▸ WHAT TO DO: Reproduce exactly the lines of the listing from the one containing "Media Center" to its final line, both included.

Segment Open

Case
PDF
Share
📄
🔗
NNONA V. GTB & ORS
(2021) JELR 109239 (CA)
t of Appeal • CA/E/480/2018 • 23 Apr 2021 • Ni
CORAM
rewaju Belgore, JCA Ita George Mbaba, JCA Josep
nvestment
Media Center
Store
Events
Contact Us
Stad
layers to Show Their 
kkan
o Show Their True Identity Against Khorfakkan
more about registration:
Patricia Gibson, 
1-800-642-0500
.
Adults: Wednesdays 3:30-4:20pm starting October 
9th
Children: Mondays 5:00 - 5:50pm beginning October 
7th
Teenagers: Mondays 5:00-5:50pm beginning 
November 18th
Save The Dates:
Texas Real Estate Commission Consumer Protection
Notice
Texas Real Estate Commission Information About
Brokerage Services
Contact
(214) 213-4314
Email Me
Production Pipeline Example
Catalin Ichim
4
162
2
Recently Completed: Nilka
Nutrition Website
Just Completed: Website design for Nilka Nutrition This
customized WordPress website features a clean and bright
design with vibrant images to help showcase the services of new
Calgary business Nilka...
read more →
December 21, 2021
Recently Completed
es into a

Segment Closed

▸ SOLUTION TO THIS EXERCISE:
Media Center
Store
Events
Contact Us
Stad
layers to Show Their 
kkan
o Show Their True Identity Against Khorfakkan
more about registration:
Patricia Gibson, 
1-800-642-0500
.
Adults: Wednesdays 3:30-4:20pm starting October 
9th
Children: Mondays 5:00 - 5:50pm beginning October 
7th
Teenagers: Mondays 5:00-5:50pm beginning 
November 18th
Save The Dates:
Texas Real Estate Commission Consumer Protection
Notice
Texas Real Estate Commission Information About
Brokerage Services
Contact
(214) 213-4314
Email Me
Production Pipeline Example
Catalin Ichim
4
162
2
Recently Completed: Nilka
Nutrition Website
Just Completed: Website design for Nilka Nutrition This
customized WordPress website features a clean and bright
design with vibrant images to help showcase the services of new
Calgary business Nilka...
read more →
December 21, 2021
Recently Completed
es into a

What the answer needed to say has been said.